**Source passage**
◇ ◇ ◇ ◇ ◇

Showing posts with label cloud. Show all posts
Showing posts with label cloud. Show all posts
26 October 2011 Last updated at 23:12 GMT A man walks along a bay with storm clouds in the background. Are storm clouds coming? Cloud computing is cost-effective in many ways, but its security needs must be taken seriously Each week we ask high-profile technology decision-makers three questions.

AEP Networks CTO Mark Darvill Mark Darvill sees the cloud as one of the biggest security threats facing businesses

AEP Networks specialise in providing high-end IT security for companies and organisations dealing with extremely sensitive and confidential data.

As more and more executives and employees around the world put greater demands on using their own preferred devices, providing watertight security has never before been such a vast undertaking.

AEP Networks' Chief Technology Officer Mark Darvill told the BBC about how his industry is evolving rapidly.

What's your biggest technology problem right now?

We're finding that it's very tricky to manage the balance of consumerisation of IT in the workplace, while still addressing high-profile attacks such as the DuQu attack and Stuxnet before that.

We're having to develop products that can secure mission critical networks for governments, defence and critical national infrastructure.

We can't forget that it's often the user within the company or organisation who dictates how they access data and on what device, often to the dismay of the IT director.

One of our biggest technology challenges I guess now is developing clients that sit on PCs or tablets that allow access to corporate data from any device, anywhere in the world - and to do that in a very secure way.

What it really means is devices such as home PCs, tablets are all secured in a similar way to allow users to access data and applications, but while still adhering very strictly to the company's security policy.

◇ ◇ ◇ ◇ ◇

**Given information**
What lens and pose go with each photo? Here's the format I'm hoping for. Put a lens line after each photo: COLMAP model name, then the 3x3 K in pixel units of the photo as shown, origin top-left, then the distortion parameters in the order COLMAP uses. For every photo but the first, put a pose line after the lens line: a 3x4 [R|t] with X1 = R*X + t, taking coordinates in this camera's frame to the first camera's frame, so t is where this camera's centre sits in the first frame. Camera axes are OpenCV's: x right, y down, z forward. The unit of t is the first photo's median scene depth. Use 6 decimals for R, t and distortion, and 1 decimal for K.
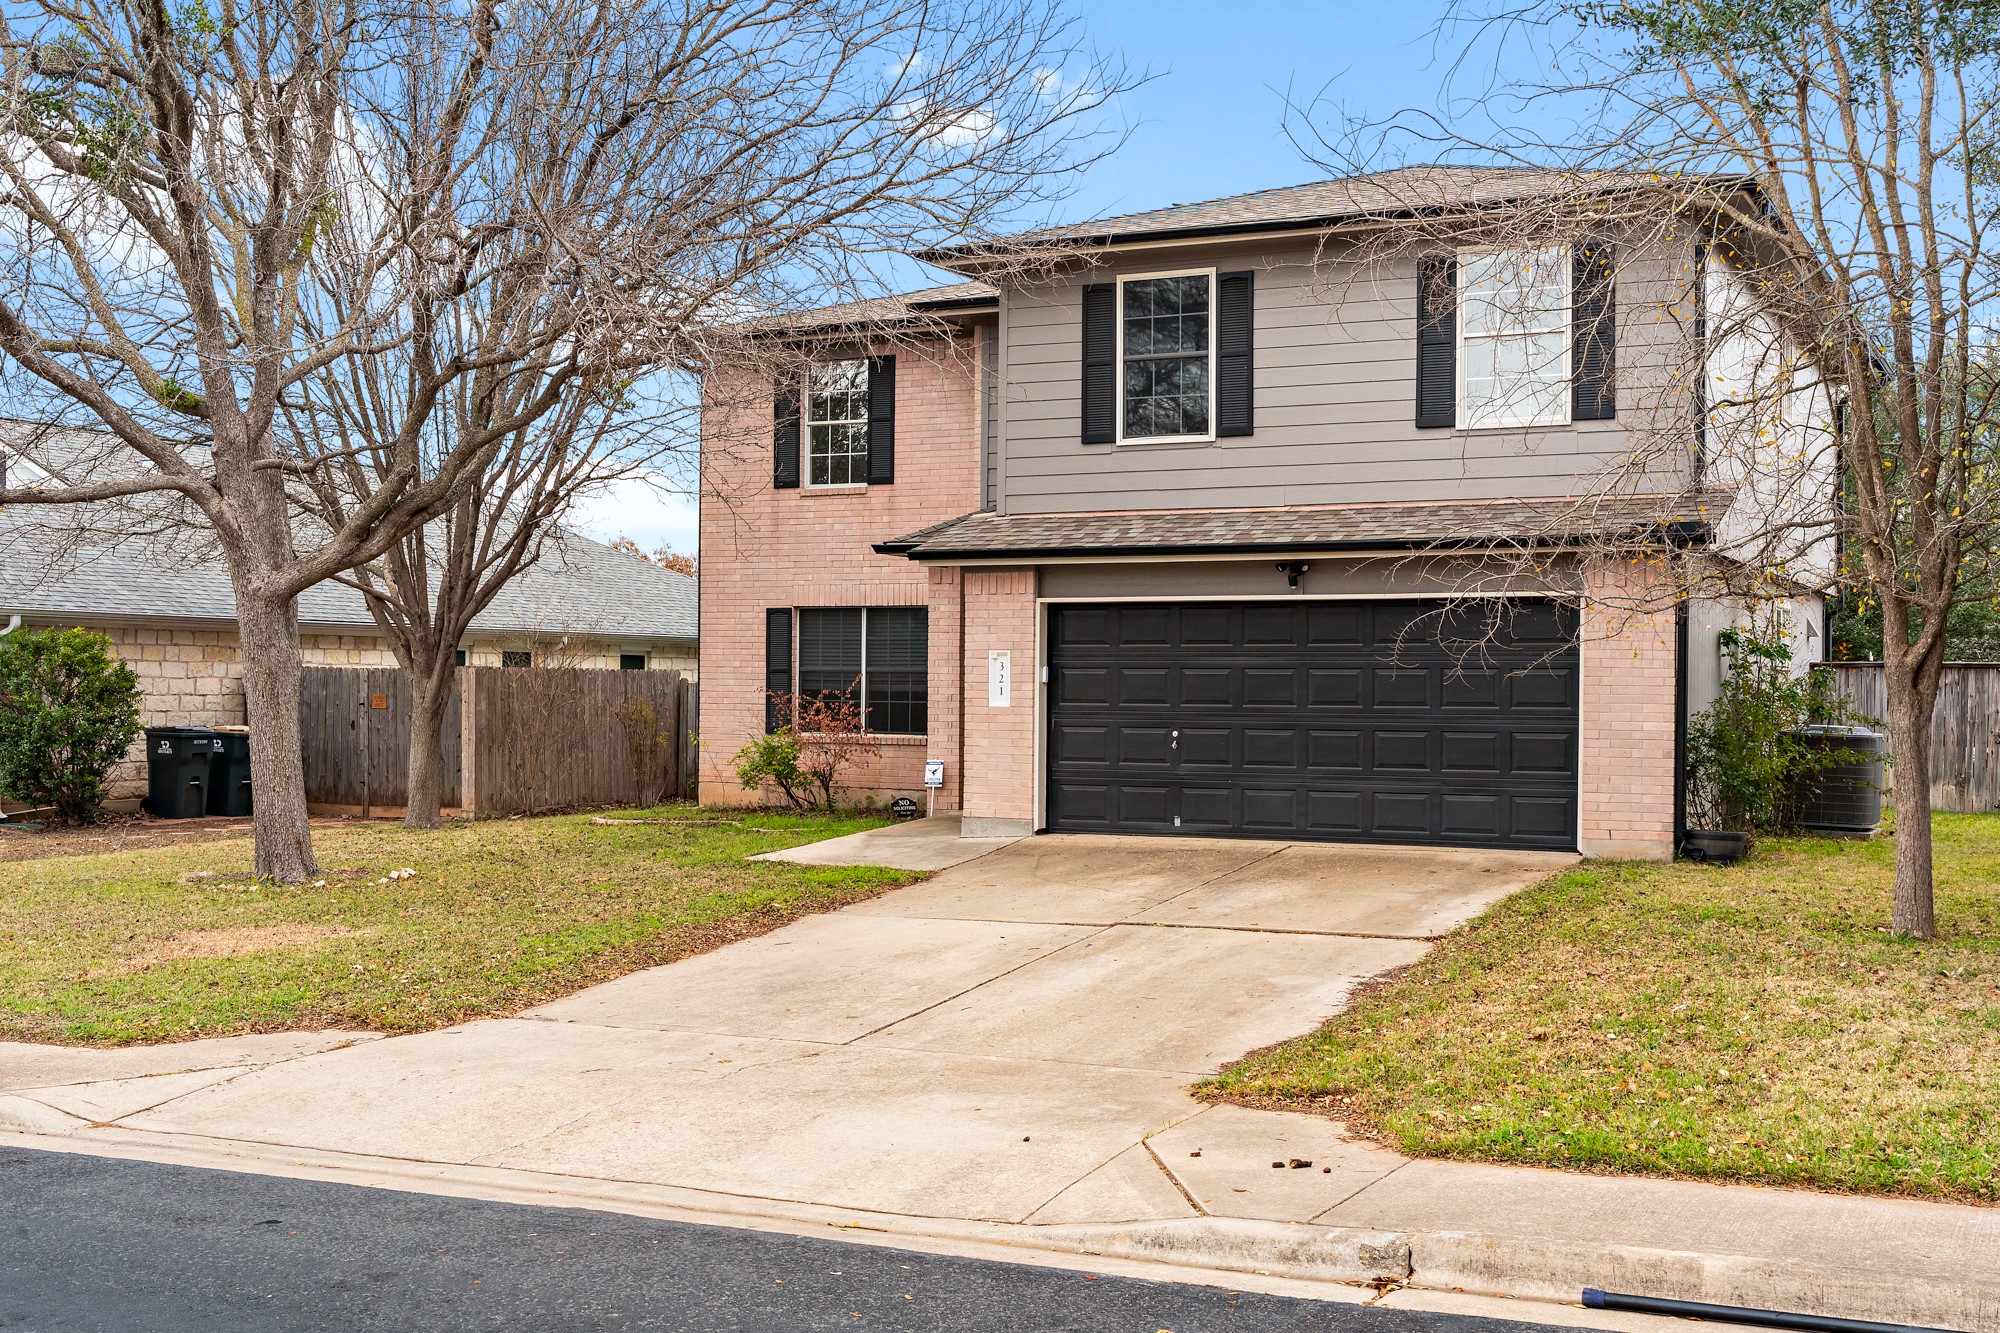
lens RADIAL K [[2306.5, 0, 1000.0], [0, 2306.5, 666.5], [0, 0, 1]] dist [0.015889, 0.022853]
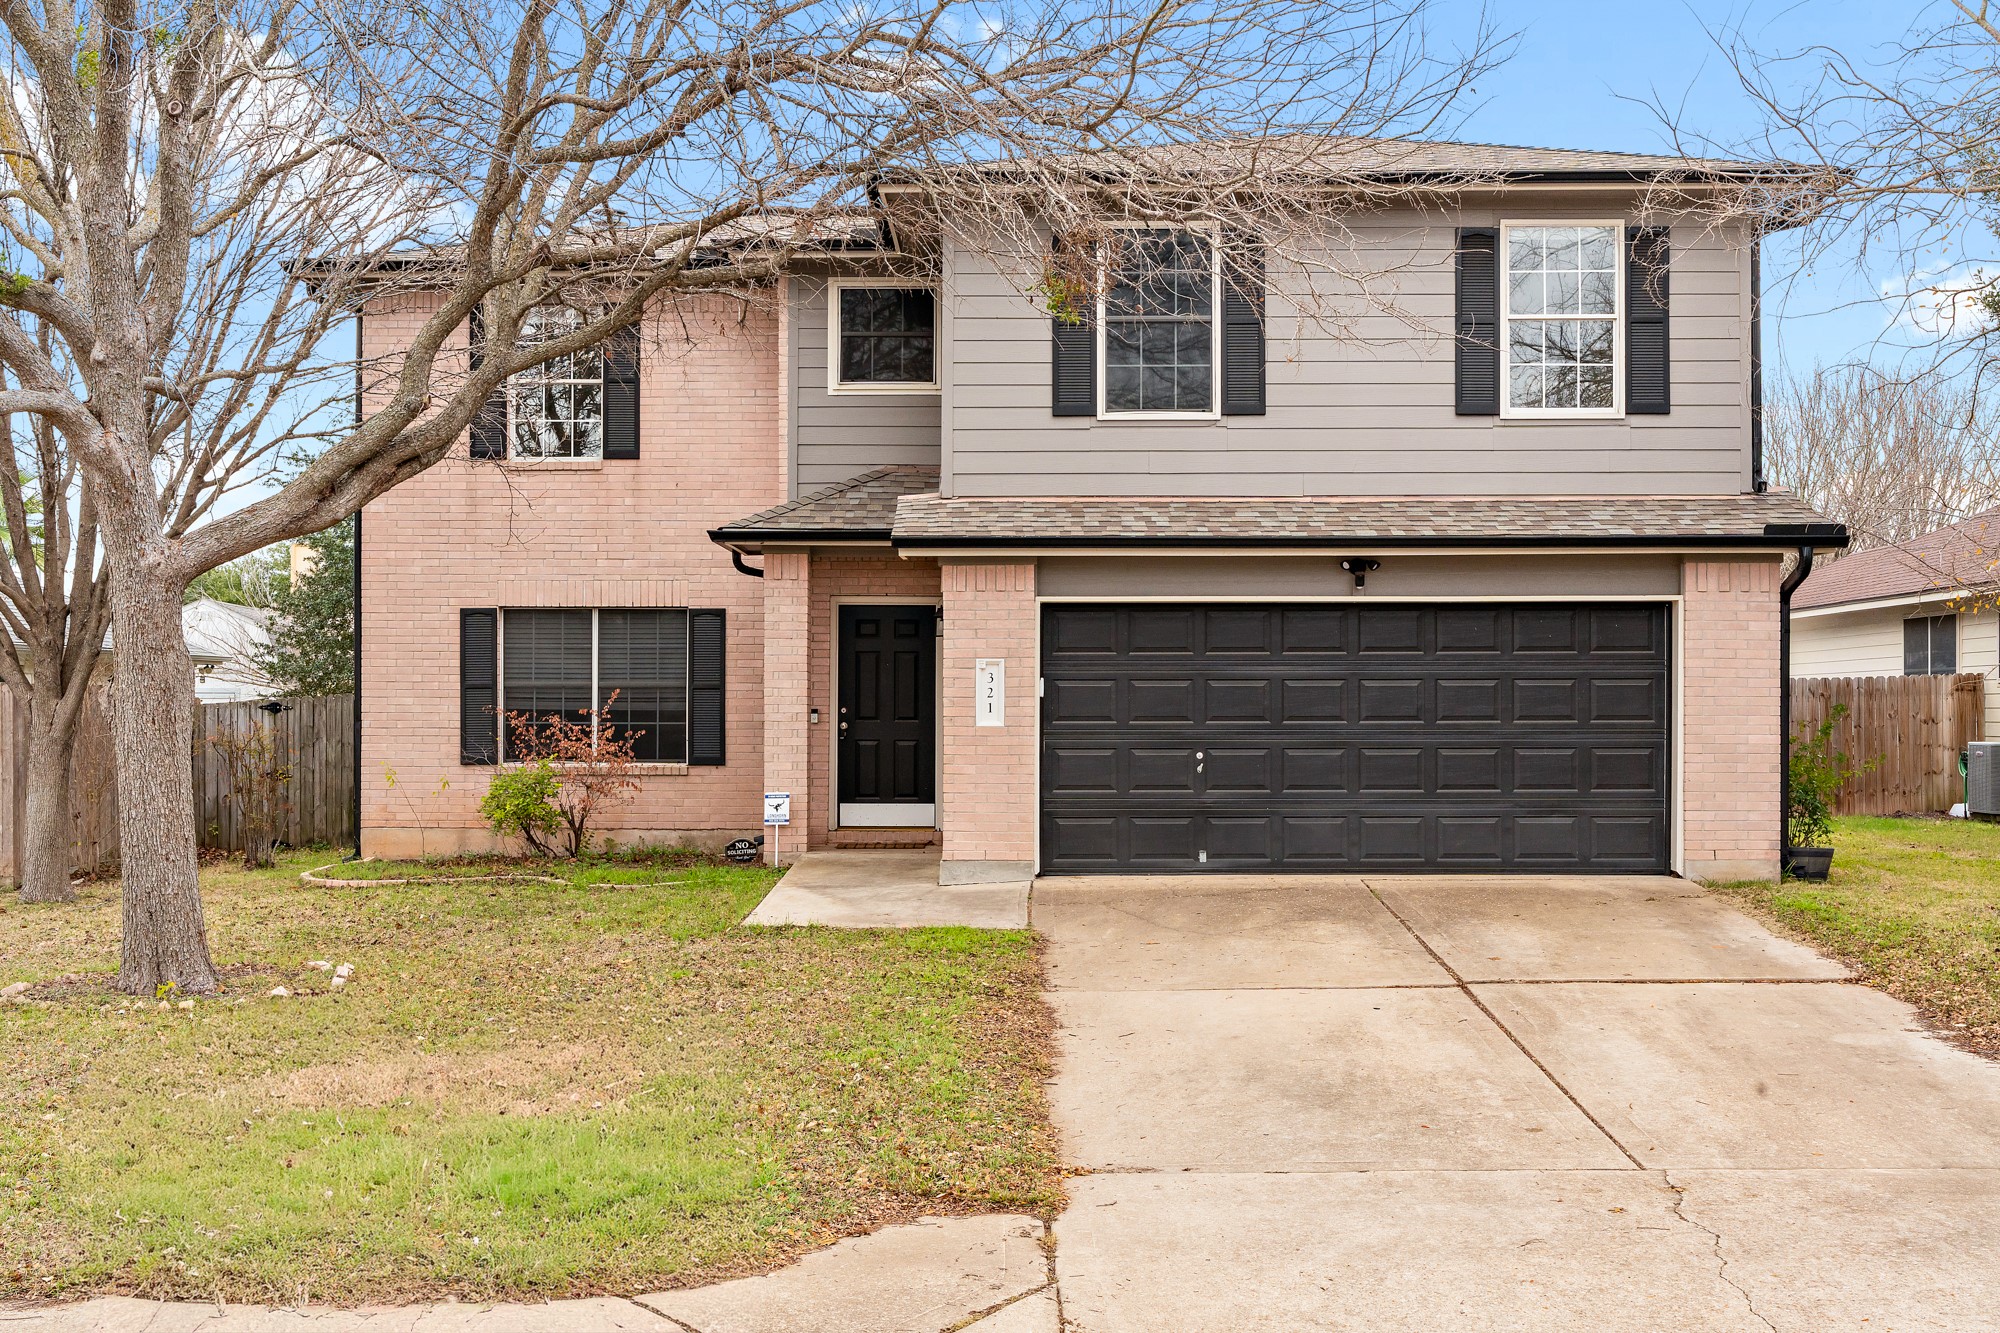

◇ ◇ ◇ ◇ ◇

**What you have to do**
Copy the interview on cloud security between "We're having to" and "the IT director.", inclusive, swapping "IT director" for "head of IT".

**Exercise result**
We're having to develop products that can secure mission critical networks for governments, defence and critical national infrastructure.

We can't forget that it's often the user within the company or organisation who dictates how they access data and on what device, often to the dismay of the head of IT.